§ **WORK INSTRUCTION**: Below are some records: retype them all exactly, but not the pictures.

§ **INFORMATION**:
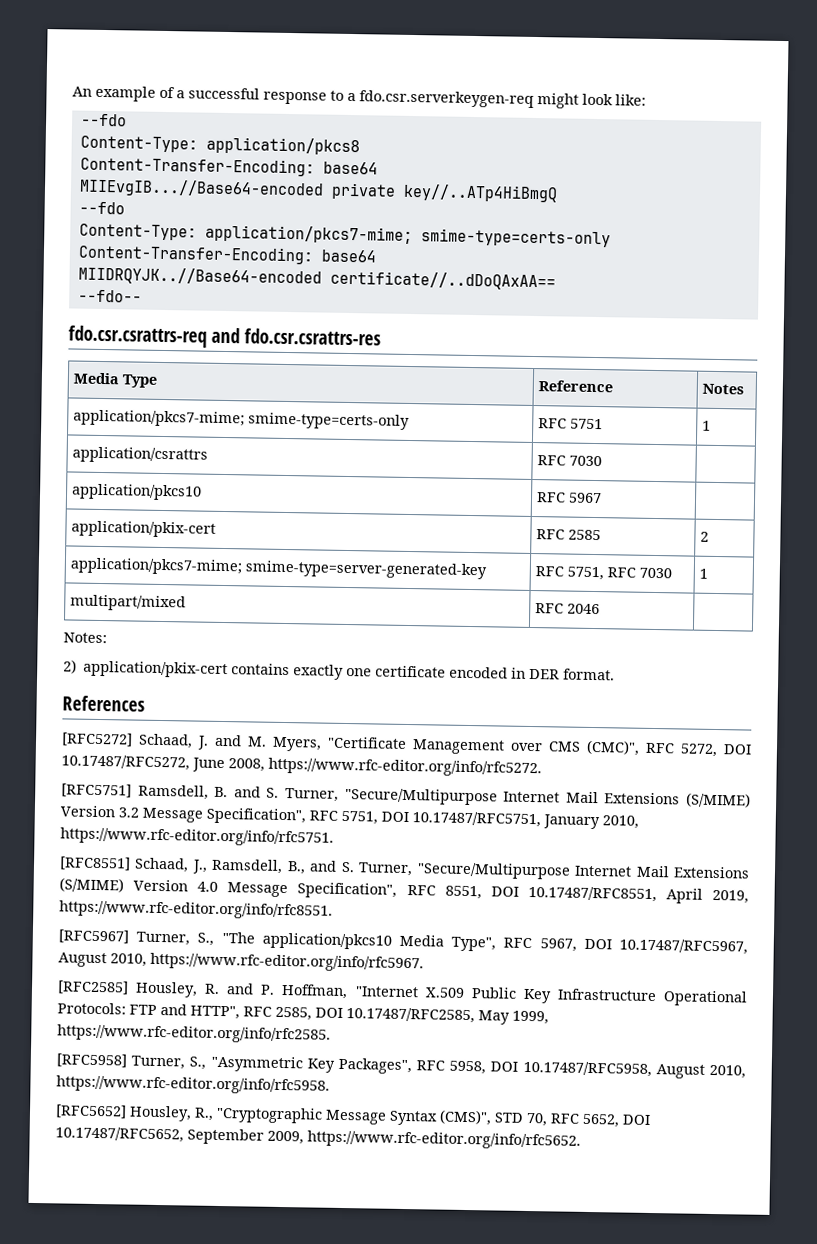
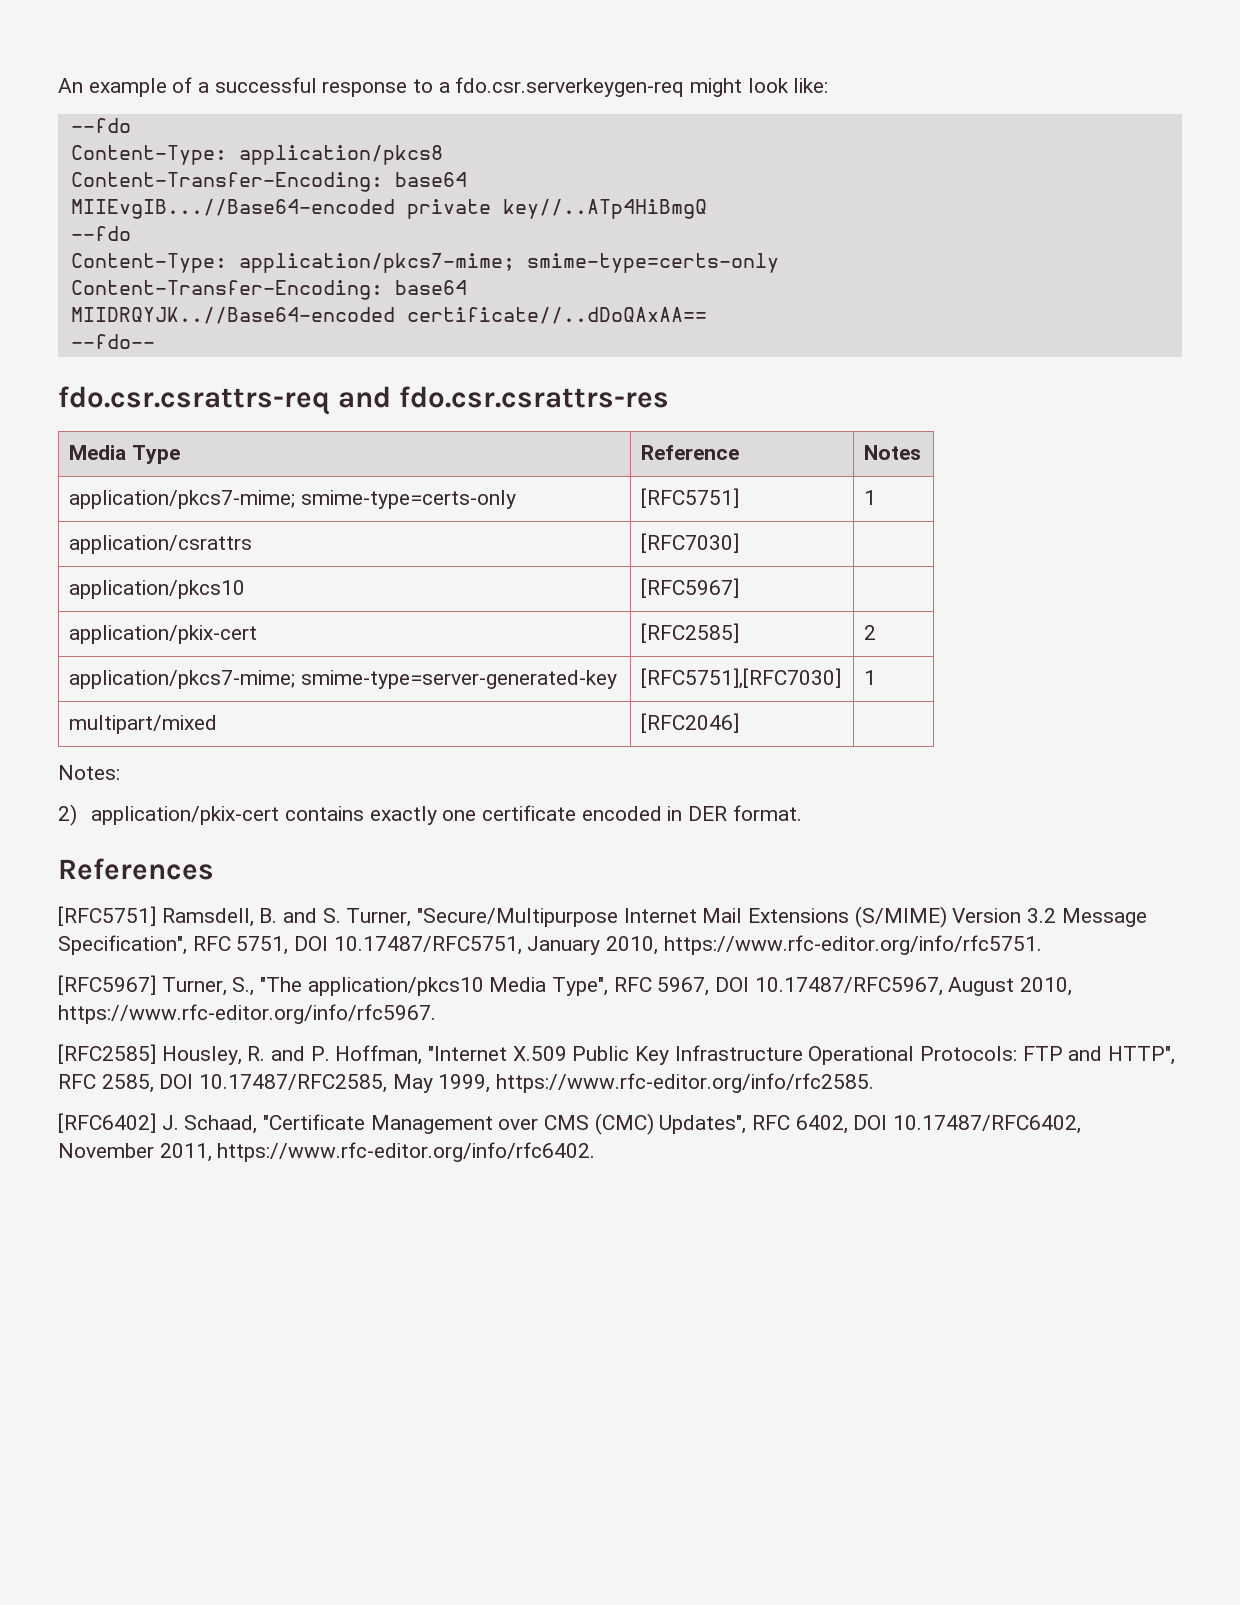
[537,418,603,430] RFC 5751 -> [640,488,739,508] [RFC5751]
[536,455,602,467] RFC 7030 -> [640,533,739,553] [RFC7030]
[535,492,602,504] RFC 5967 -> [640,578,739,598] [RFC5967]
[535,529,601,541] RFC 2585 -> [640,623,739,643] [RFC2585]
[534,566,672,581] RFC 5751, RFC 7030 -> [640,668,841,689] [RFC5751],[RFC7030]
[534,603,600,615] RFC 2046 -> [640,713,739,733] [RFC2046]
[61,732,752,758] [61,754,542,778] // [RFC5272] Schaad, J. and M. Myers, "Certificate Management over CMS (CMC)", RFC 5272, DOI 10.17487/RFC5272, June 2008, https://www.rfc-editor.org/info/rfc5272. -> (214, 869) none
[59,856,751,880] [59,877,750,904] [59,900,333,920] // [RFC8551] Schaad, J., Ramsdell, B., and S. Turner, "Secure/Multipurpose Internet Mail Extensions (S/MIME) Version 4.0 Message Specification", RFC 8551, DOI 10.17487/RFC8551, April 2019, https://www.rfc-editor.org/info/rfc8551. -> (1042, 945) none
[56,1053,746,1079] [56,1075,330,1095] [55,1104,651,1128] [55,1126,581,1150] [RFC5958] Turner, S., "Asymmetric Key Packages", RFC 5958, DOI 10.17487/RFC5958, August 2010, https://www.rfc-editor.org/info/rfc5958. // [RFC5652] Housley, R., "Cryptographic Message Syntax (CMS)", STD 70, RFC 5652, DOI 10.17487/RFC5652, September 2009, https://www.rfc-editor.org/info/rfc5652. -> [58,1113,1082,1135] [58,1142,596,1162] [RFC6402] J. Schaad, "Certificate Management over CMS (CMC) Updates", RFC 6402, DOI 10.17487/RFC6402, November 2011, https://www.rfc-editor.org/info/rfc6402.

§ **COMPLETED EXERCISE**:
[537,418,603,430] RFC 5751 -> [640,488,739,508] [RFC5751]
[536,455,602,467] RFC 7030 -> [640,533,739,553] [RFC7030]
[535,492,602,504] RFC 5967 -> [640,578,739,598] [RFC5967]
[535,529,601,541] RFC 2585 -> [640,623,739,643] [RFC2585]
[534,566,672,581] RFC 5751, RFC 7030 -> [640,668,841,689] [RFC5751],[RFC7030]
[534,603,600,615] RFC 2046 -> [640,713,739,733] [RFC2046]
[61,732,752,758] [61,754,542,778] // [RFC5272] Schaad, J. and M. Myers, "Certificate Management over CMS (CMC)", RFC 5272, DOI 10.17487/RFC5272, June 2008, https://www.rfc-editor.org/info/rfc5272. -> (214, 869) none
[59,856,751,880] [59,877,750,904] [59,900,333,920] // [RFC8551] Schaad, J., Ramsdell, B., and S. Turner, "Secure/Multipurpose Internet Mail Extensions (S/MIME) Version 4.0 Message Specification", RFC 8551, DOI 10.17487/RFC8551, April 2019, https://www.rfc-editor.org/info/rfc8551. -> (1042, 945) none
[56,1053,746,1079] [56,1075,330,1095] [55,1104,651,1128] [55,1126,581,1150] [RFC5958] Turner, S., "Asymmetric Key Packages", RFC 5958, DOI 10.17487/RFC5958, August 2010, https://www.rfc-editor.org/info/rfc5958. // [RFC5652] Housley, R., "Cryptographic Message Syntax (CMS)", STD 70, RFC 5652, DOI 10.17487/RFC5652, September 2009, https://www.rfc-editor.org/info/rfc5652. -> [58,1113,1082,1135] [58,1142,596,1162] [RFC6402] J. Schaad, "Certificate Management over CMS (CMC) Updates", RFC 6402, DOI 10.17487/RFC6402, November 2011, https://www.rfc-editor.org/info/rfc6402.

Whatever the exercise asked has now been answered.